Data Science is a trendy topic nowadays. We analyze customers behavior when they are browsing an e-commerce website to improve user experience, apply fraud detection mechanisms to prevent malicious transactions and use image recognition to know what’s a hot dog and what is not.
At the same time, there are not too many data-powered instruments that would help us, software engineers, improve our experience of writing high-quality code.
Git, in its turn, is not only a must-have tool in our day-to-day job but also a source of valuable data hiding the insights about both source code and people who develop it.
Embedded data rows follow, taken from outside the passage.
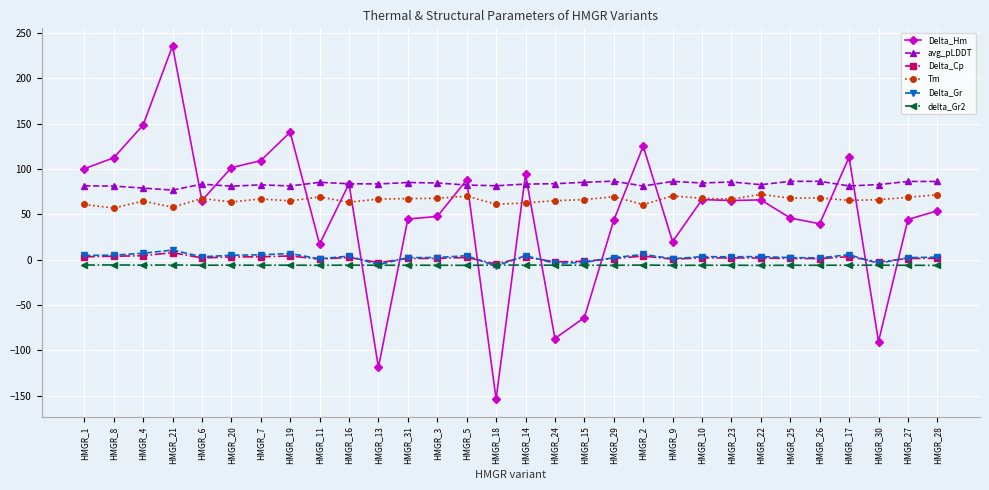

True or false: Delta_Hm has more than 1 interior local peaks.

True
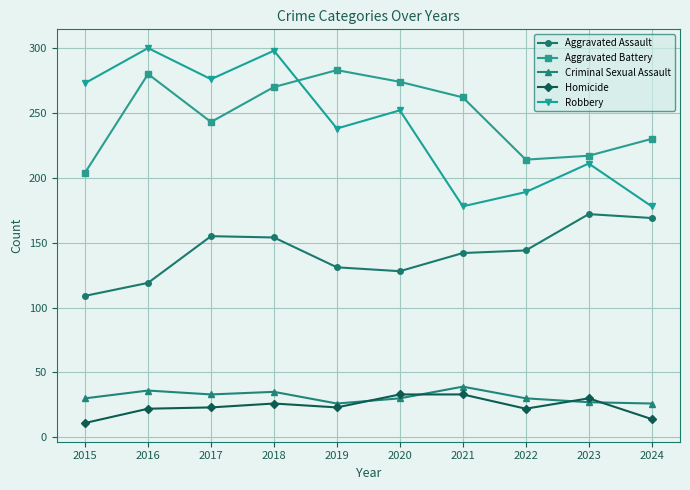

Where is Aggravated Assault nearest to the value 140?

2021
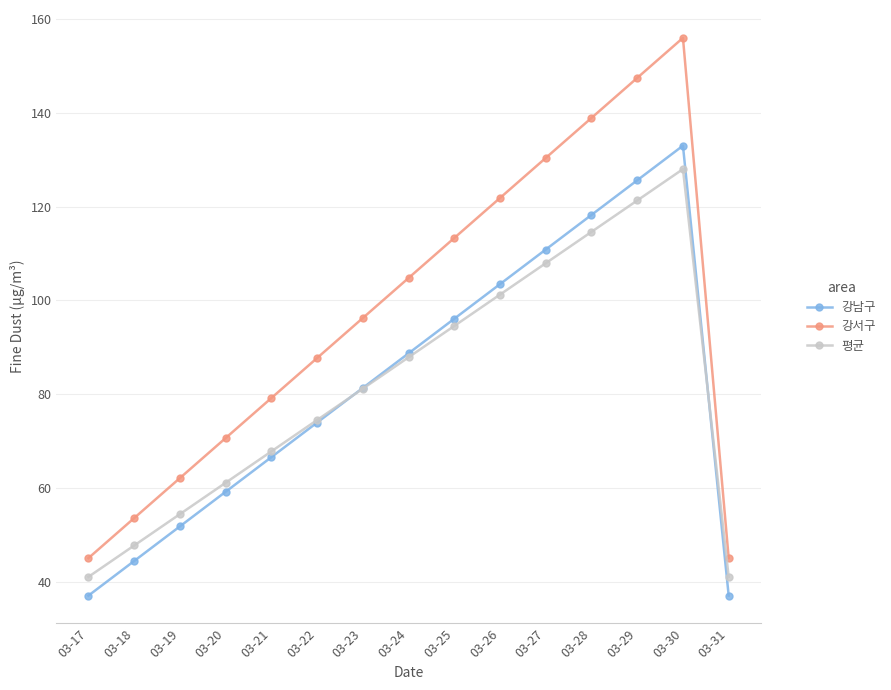

Is it true that 강서구 equals 53.1 at 03-21?

False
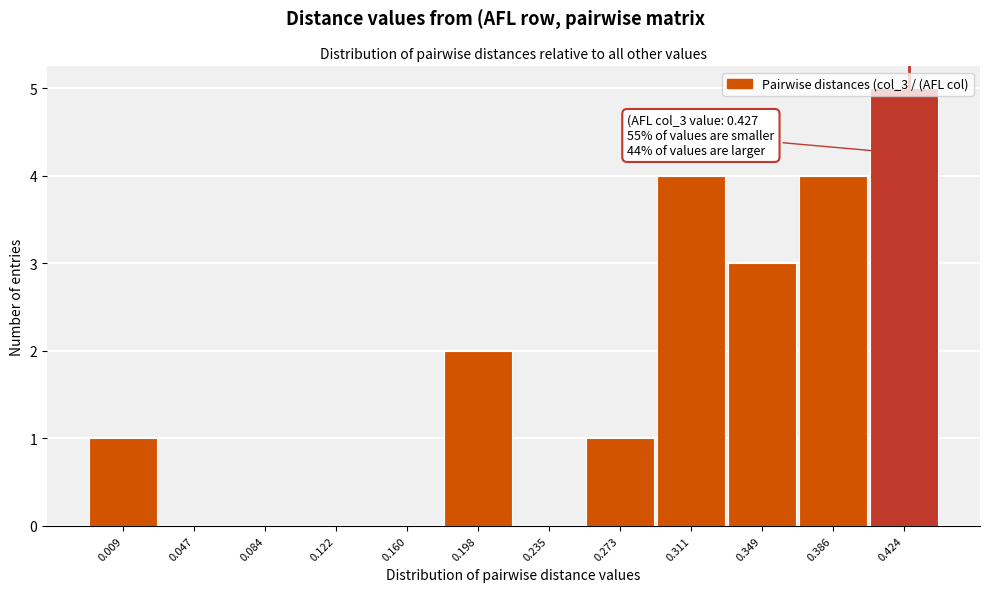

Which range on the x-axis has the tallest bar?

0.405 to 0.445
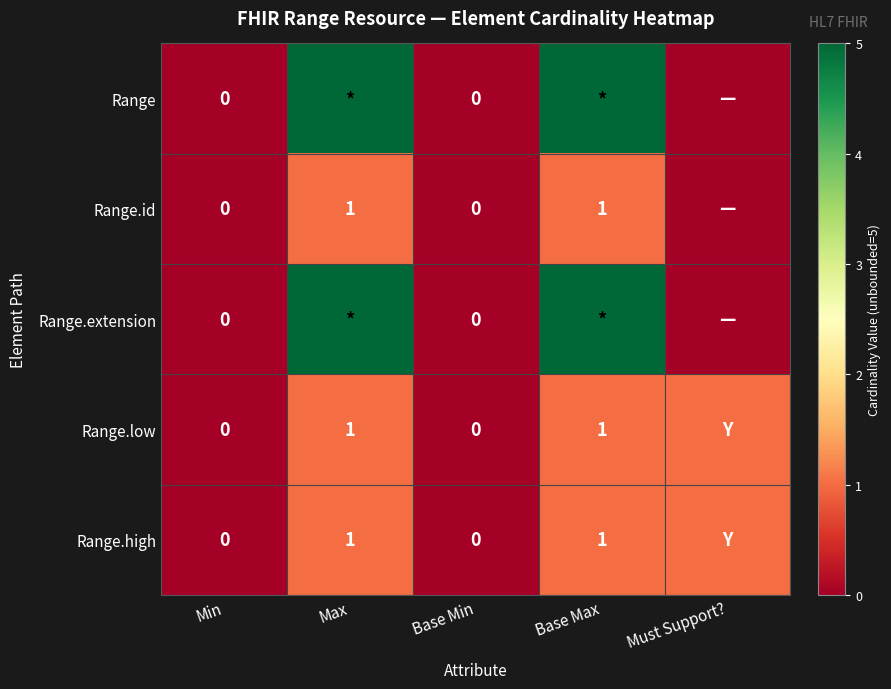

What is the total value across all series at Max?

13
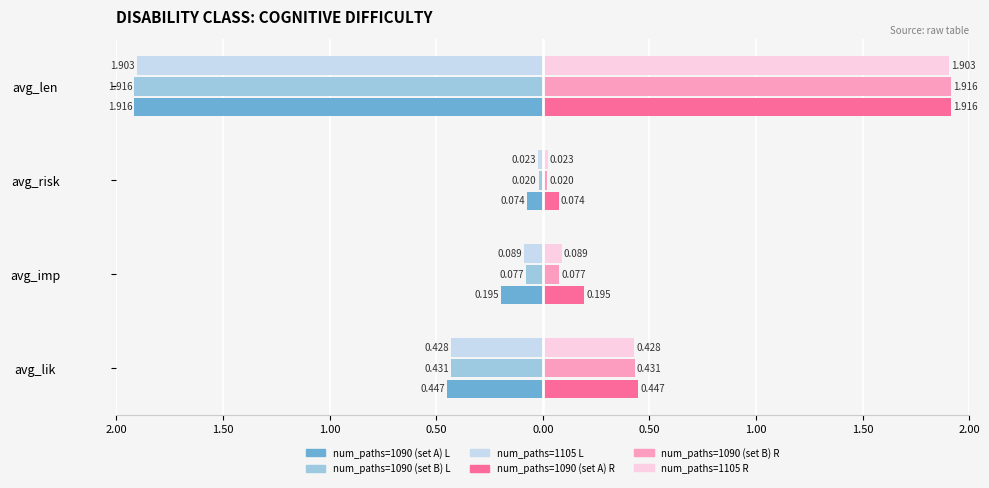

How many categories are shown in the chart?

4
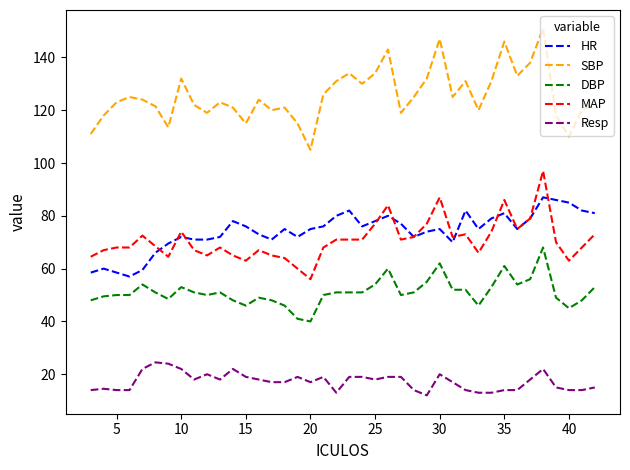

What are all the series names shown in the legend?

HR, SBP, DBP, MAP, Resp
Recently I watched the talk by Greg Young about how to get productive on a project in 24h. He proposed to measure a number of changes we make to files over time and argues that in a wealthy code base we tend to make intensive changes at the beginning and minor less frequent changes like a bug fix further. On the other hand, when we deal with a low-quality code, we go back to the same files again and again over the course of a project and make significant changes.
To test this assumption I’ve implemented this tool and analyzed the code of my favorite plugin - Sonar Lint”.

alt text

The table view contains information about the file name and a number of concurrent changes for this file. In this example, I consider the changes made within two days to be concurrent. The graph below shows commits made to a selected file. Horizontal scale depicts a number of days since commit, vertical - a number of days left since the previous commit. The higher the points are on the graph - the more stable is the code. SonarLintUtils is an example of a problematic class. Developers made a large number of regular changes to it over more than two years.

This situation is familiar to most of us. It happens when there are some missing design concepts, and somebody without proper thinking or under a high pressure decides to put arbitrary logic to WhateverUtils class laying a foundation for a new junkyard on a project.

Another thing that interests me is how changes are related to each other.
When I fix some specific part of a legacy project, I usually find myself making changes in a whole set of places (that sometimes even seem unrelated to a problem) just to make the code compile.

I’ve built another tool to cluster the files that we change together within one commit. It identifies which files changed in each commit, creates a node in a graph for each file and creates edges between files changed within the same commit. Then we can query the graph and answer how many dependencies each class has.

Analysis of the SonarLintUtils class revealed dependencies on the following set of classes:

Of course, it’s developer’s job to decide if it’s right or wrong, but having tools to support these decisions makes our job more productive, leaving routine to machines.